第10話
それから彼はよく教室に現れるようになった。
主に昼休みと放課後。
たまに一緒に帰ったけれど、ほとんどは教室で雑談をするだけだった。
一緒に帰る日は奈穂と帰るときだけで、彼も彼なりに気を使ってくれてるのかもしれない。
二人きりになることは、あのとき以来一度もなかった。
「春馬くんって由奈にだけは甘々だよね」
三人になる場面が多いからか、奈穂もすぐ彼と打ち解けた。
今では私よりも奈穂と会話していることが多い。
それはそれで楽だったけれど、なんだか不思議な気分にもなった。
「そうかも。由奈、可愛いから」
二人の会話がいつも私のことだから、そんな気分になるのかもしれない。
「好きな人には尽くしちゃう感じ?」
「まぁね」
「意外ー。いいなぁ、私も尽くされたい!」
「奈穂ちゃんならすぐいい人に出会えるよ」
「だといいけど」
今日も半分呆れた状態で二人のことを見ている。
放課後になってしばらくした教室には私たち以外誰も残っていない。
以前は何人かが残って自習したりおしゃべりしたりしていたが、私たちが残るようになってからはそそくさと帰ってしまうようになった。
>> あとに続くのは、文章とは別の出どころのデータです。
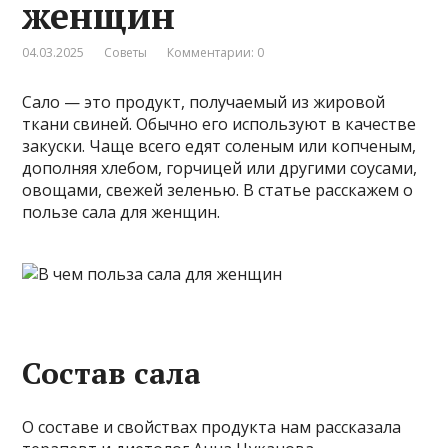
женщин
04.03.2025
Советы
Комментарии: 0
Сало — это продукт, получаемый из жировой
ткани свиней. Обычно его используют в качестве
закуски. Чаще всего едят соленым или копченым,
дополняя хлебом, горчицей или другими соусами,
овощами, свежей зеленью. В статье расскажем о
пользе сала для женщин.
Состав сала
О составе и свойствах продукта нам рассказала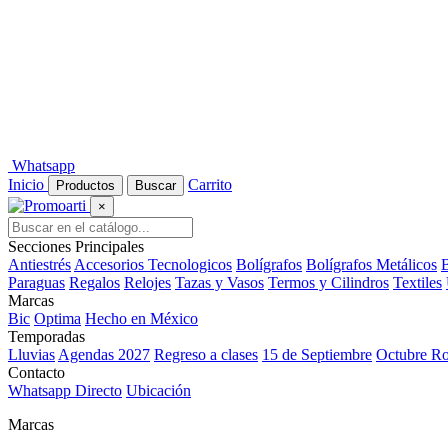
Whatsapp
Inicio
Carrito
Productos
Buscar
×
Secciones Principales
Antiestrés
Accesorios Tecnologicos
Bolígrafos
Bolígrafos Metálicos
B
Paraguas
Regalos
Relojes
Tazas y Vasos
Termos y Cilindros
Textiles
Marcas
Bic
Optima
Hecho en México
Temporadas
Lluvias
Agendas 2027
Regreso a clases
15 de Septiembre
Octubre R
Contacto
Whatsapp Directo
Ubicación
Marcas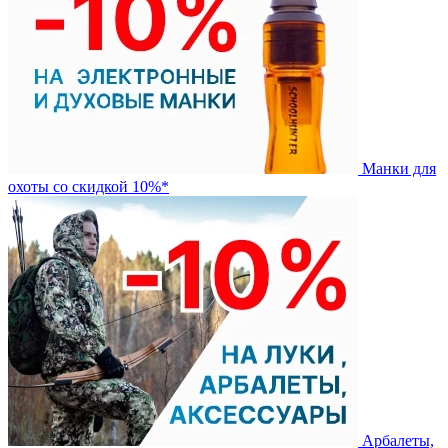
Манки для
охоты со скидкой 10%*
Арбалеты,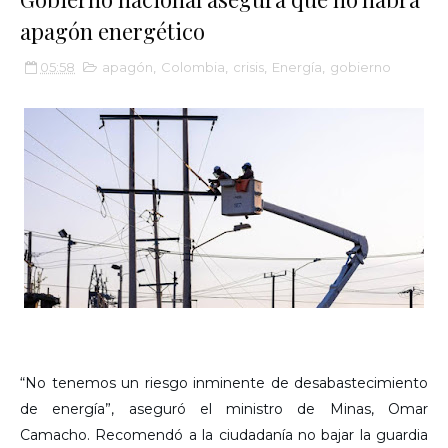
apagón energético
05:58
apagón
,
Colombia
,
crisis
,
Energía
,
gobierno
“No tenemos un riesgo inminente de desabastecimiento
de energía”, aseguró el ministro de Minas, Omar
Camacho. Recomendó a la ciudadanía no bajar la guardia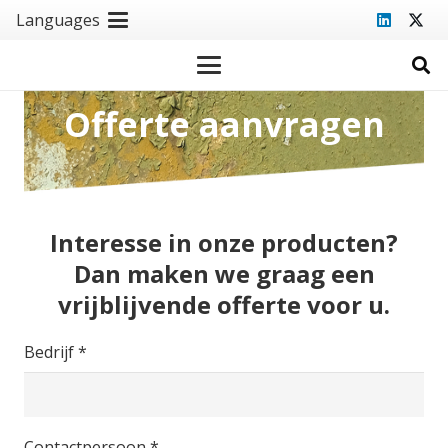
Languages
Offerte aanvragen
Interesse in onze producten?
Dan maken we graag een
vrijblijvende offerte voor u.
Bedrijf *
Contactpersoon *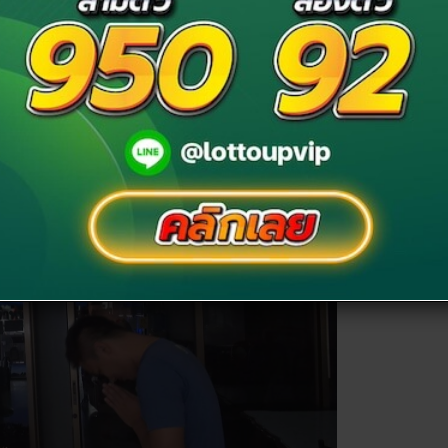
นิธิพัทธ์ ฟักขาว” ชาวอุดรธานี พ่อแม่ของคุณคนนี้ประกอบ
พฤศจิกายน 2555 จำนวน 8 ใบได้เงินมา 48 ล้านบาท แต่ใช้
ู่ ถือว่าเป็นการสูญเสียครั้งยิ่งใหญ่มากกับครอบนครัวนี้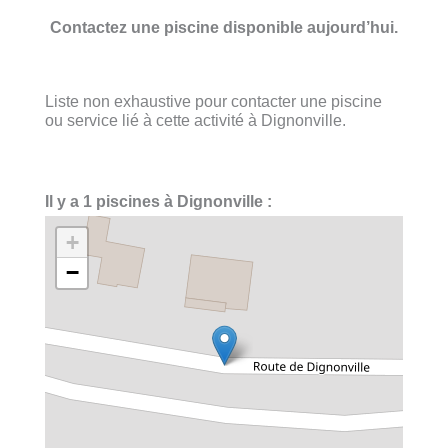
Contactez une piscine disponible aujourd’hui.
Liste non exhaustive pour contacter une piscine
ou service lié à cette activité à Dignonville.
Il y a 1 piscines à Dignonville :
+
−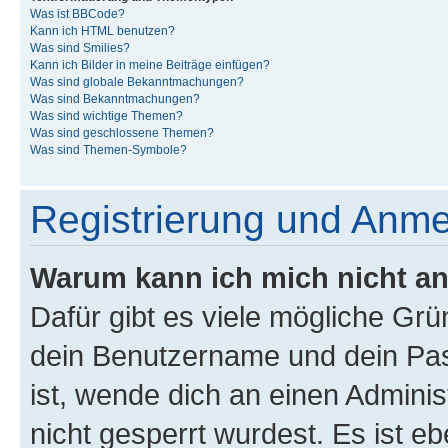
Was ist BBCode?
Kann ich HTML benutzen?
Was sind Smilies?
Kann ich Bilder in meine Beiträge einfügen?
Was sind globale Bekanntmachungen?
Was sind Bekanntmachungen?
Was sind wichtige Themen?
Was sind geschlossene Themen?
Was sind Themen-Symbole?
Registrierung und Anm
Warum kann ich mich nicht a
Dafür gibt es viele mögliche Gr
dein Benutzername und dein Pass
ist, wende dich an einen Admini
nicht gesperrt wurdest. Es ist eb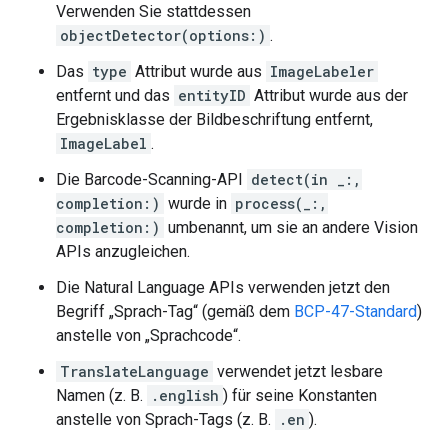
Verwenden Sie stattdessen
objectDetector(options:)
.
Das
type
Attribut wurde aus
ImageLabeler
entfernt und das
entityID
Attribut wurde aus der
Ergebnisklasse der Bildbeschriftung entfernt,
ImageLabel
.
Die Barcode-Scanning-API
detect(in _:,
completion:)
wurde in
process(_:,
completion:)
umbenannt, um sie an andere Vision
APIs anzugleichen.
Die Natural Language APIs verwenden jetzt den
Begriff „Sprach-Tag“ (gemäß dem
BCP-47-Standard
)
anstelle von „Sprachcode“.
TranslateLanguage
verwendet jetzt lesbare
Namen (z. B.
.english
) für seine Konstanten
anstelle von Sprach-Tags (z. B.
.en
).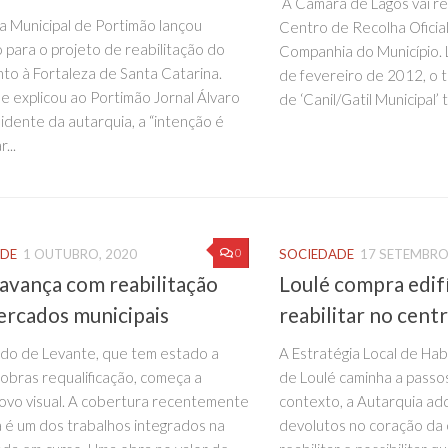
A Câmara de Lagos vai rea
 Municipal de Portimão lançou
Centro de Recolha Oficia
 para o projeto de reabilitação do
Companhia do Município. 
unto à Fortaleza de Santa Catarina.
de fevereiro de 2012, o
 explicou ao Portimão Jornal Álvaro
de ‘Canil/Gatil Municipal’
sidente da autarquia, a “intenção é
...
0
ADE
1 OUTUBRO, 2020
SOCIEDADE
17 SETEMBRO
avança com reabilitação
Loulé compra edifí
ercados municipais
reabilitar no cent
do de Levante, que tem estado a
A Estratégia Local de Ha
obras requalificação, começa a
de Loulé caminha a passos
ovo visual. A cobertura recentemente
contexto, a Autarquia adqu
a é um dos trabalhos integrados na
devolutos no coração da 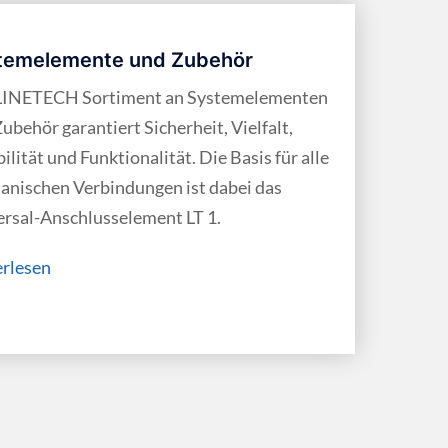
temelemente und Zubehör
LINETECH Sortiment an System­elementen
ubehör garantiert Sicherheit, Vielfalt,
bilität und Funktionalität. Die Basis für alle
anischen Verbindungen ist dabei das
rsal-Anschluss­element LT 1.
erlesen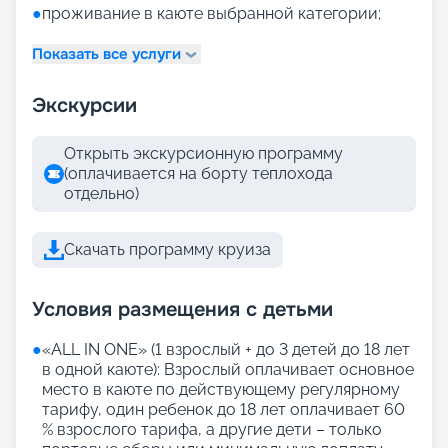
●
проживание в каюте выбранной категории;
Показать все услуги
Экскурсии
Открыть экскурсионную программу
(оплачивается на борту теплохода
отдельно)
Скачать программу круиза
Условия размещения с детьми
●
«АLL IN ONE» (1 взрослый + до 3 детей до 18 лет
в одной каюте): Взрослый оплачивает основное
место в каюте по действующему регулярному
тарифу, один ребенок до 18 лет оплачивает 60
% взрослого тарифа, а другие дети – только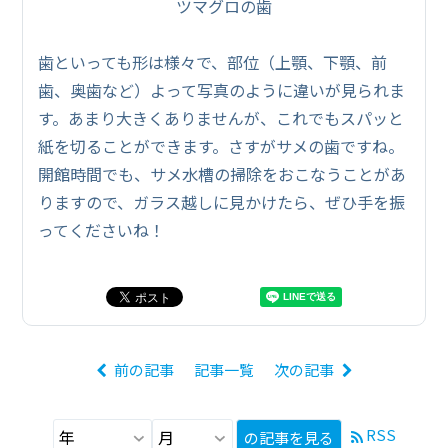
ツマグロの歯
歯といっても形は様々で、部位（上顎、下顎、前
歯、奥歯など）よって写真のように違いが見られま
す。あまり大きくありませんが、これでもスパッと
紙を切ることができます。さすがサメの歯ですね。
開館時間でも、サメ水槽の掃除をおこなうことがあ
りますので、ガラス越しに見かけたら、ぜひ手を振
ってくださいね！
前の記事
記事一覧
次の記事
RSS
の記事を見る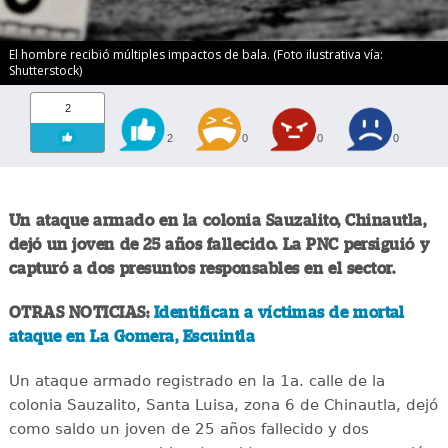
El hombre recibió múltiples impactos de bala. (Foto ilustrativa vía:
Shutterstock)
2
2
0
0
0
Un ataque armado en la colonia Sauzalito, Chinautla,
dejó un joven de 25 años fallecido. La PNC persiguió y
capturó a dos presuntos responsables en el sector.
OTRAS NOTICIAS:
Identifican a víctimas de mortal
ataque en La Gomera, Escuintla
Un ataque armado registrado en la 1a. calle de la
colonia Sauzalito, Santa Luisa, zona 6 de Chinautla, dejó
como saldo un joven de 25 años fallecido y dos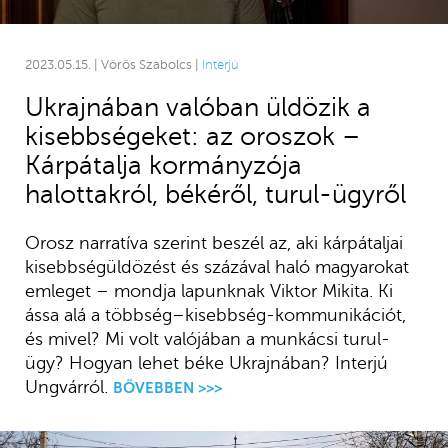
2023.05.15. | Vörös Szabolcs |
Interjú
Ukrajnában valóban üldözik a
kisebbségeket: az oroszok –
Kárpátalja kormányzója
halottakról, békéről, turul-ügyről
Orosz narratíva szerint beszél az, aki kárpátaljai
kisebbségüldözést és százával haló magyarokat
emleget – mondja lapunknak Viktor Mikita. Ki
ássa alá a többség–kisebbség-kommunikációt,
és mivel? Mi volt valójában a munkácsi turul-
ügy? Hogyan lehet béke Ukrajnában? Interjú
Ungvárról.
BŐVEBBEN >>>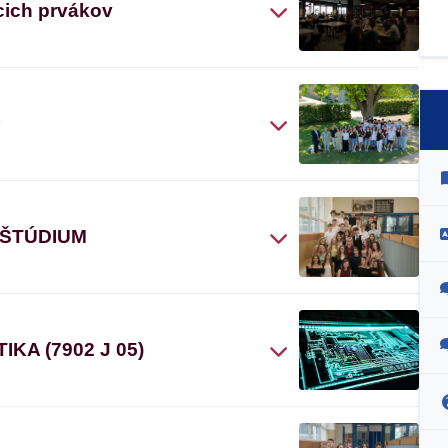
cich prvákov
“
 ŠTÚDIUM
A (7902 J 05)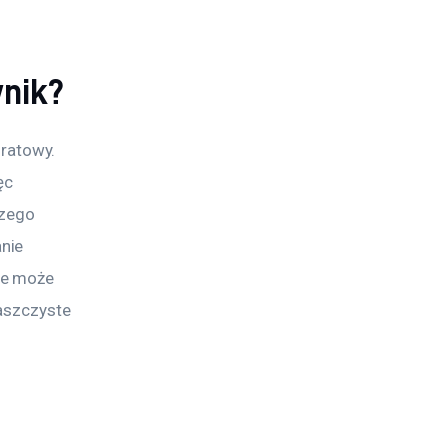
wnik?
ratowy. 
ęc 
szego 
nie 
ie może 
aszczyste 
 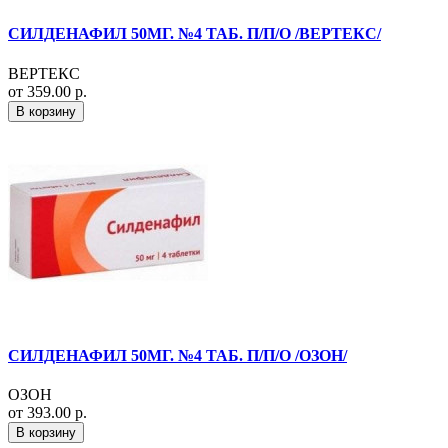
СИЛДЕНАФИЛ 50МГ. №4 ТАБ. П/П/О /ВЕРТЕКС/
ВЕРТЕКС
от 359.00 р.
В корзину
СИЛДЕНАФИЛ 50МГ. №4 ТАБ. П/П/О /ОЗОН/
ОЗОН
от 393.00 р.
В корзину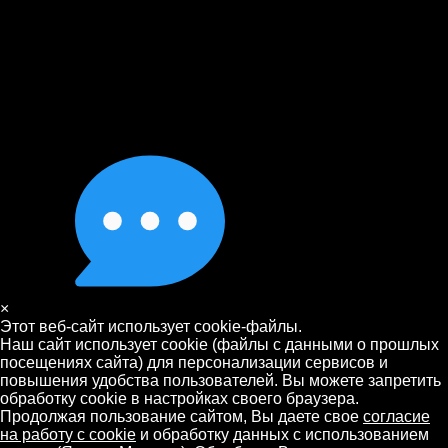
×
Этот веб-сайт использует cookie-файлы.
Наш сайт использует cookie (файлы с данными о прошлых
посещениях сайта) для персонализации сервисов и
повышения удобства пользователей. Вы можете запретить
обработку cookie в настройках своего браузера.
Продолжая пользование сайтом, Вы даете свое
согласие
на работу с cookie
и обработку данных с использованием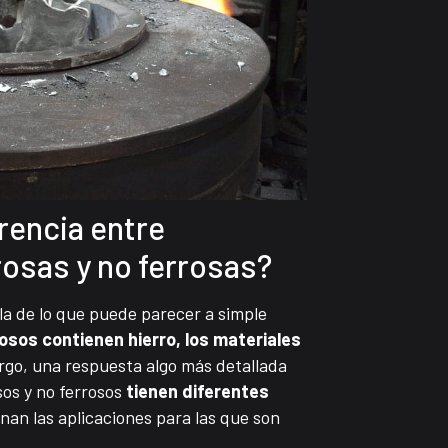
erencia entre
rosas y no ferrosas?
la de lo que puede parecer a simple
osos contienen hierro, los materiales
go, una respuesta algo más detallada
sos y no ferrosos
tienen diferentes
nan las aplicaciones para las que son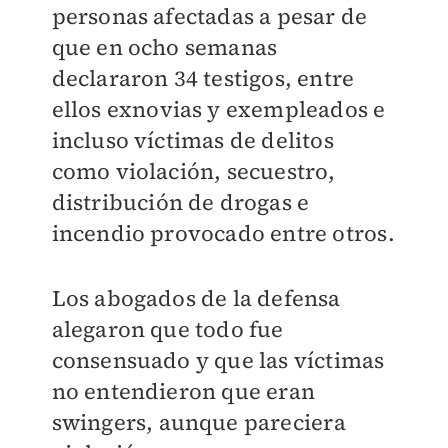
personas afectadas a pesar de
que en ocho semanas
declararon 34 testigos, entre
ellos exnovias y exempleados e
incluso víctimas de delitos
como violación, secuestro,
distribución de drogas e
incendio provocado entre otros.
Los abogados de la defensa
alegaron que todo fue
consensuado y que las víctimas
no entendieron que eran
swingers, aunque pareciera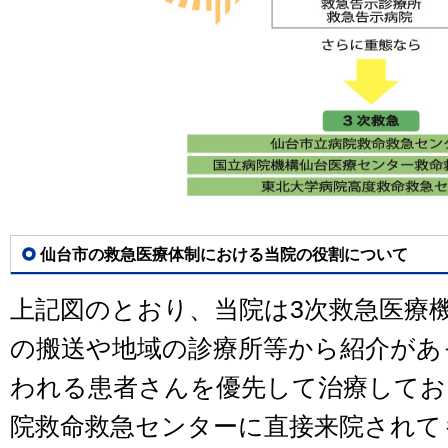
仙台市の救急医療体制における当院の役割について
上記図のとおり、当院は3次救急医療
の搬送や地域の診療所等から紹介があ
われる患者さんを優先して治療してお
院救命救急センターに直接来院されて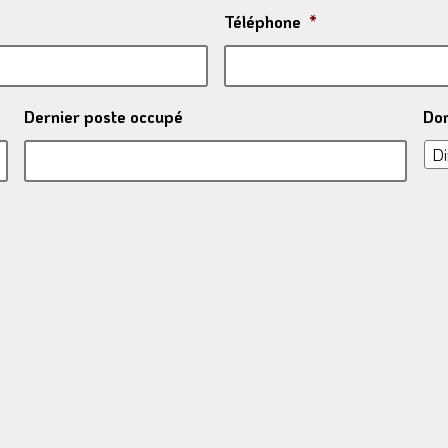
Téléphone
*
Dernier poste occupé
Dom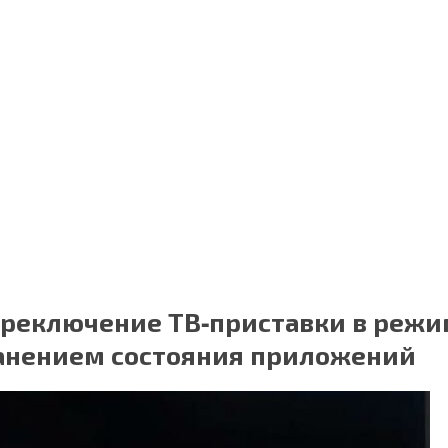
ереключение ТВ‑приставки в реж
хранением состояния приложений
内容も内容だし周囲お構いなしに話すから、もっと静かで落ち着いたところに移動するようになったのかもしれない。
ちょっとだけ申し訳ない気分。
「……でいい?」
「え?」
「だから、今日二人で帰っていい? って」
突然話を振られて、内容を理解するまでに数秒を要した。
二人でって……彼と奈穂が?
「まさか。由奈と俺に決まってるでしょ」
「えぇっ」
「じゃ、そうゆうことで」
「うん、また明日ねー!」
まだちゃんと返事もしていないのに、奈穂はさっさと帰ってしまった。
残されたのは私と……彼。
このままバラバラに帰るのもおかしくて、結局彼の要求通り二人で帰ることになった。
学校を出て、暫く無言のまま二人は歩いた。
いつも彼と別れる交差点もそのまま過ぎてしまう。
「あっちじゃなかった?」
「今日は家まで送ってくから」
断ってもついてきそうだったので、そのまま歩く。
さっきまであんなに話していたのに、今はその面影もないほど口を閉ざしたまま。
「なんで……」
「ん?」
「なんでホワイトダンデライオンなの?」
沈黙に耐え切れなくなった私はずっと抱えていた疑問を彼に打ち明けた。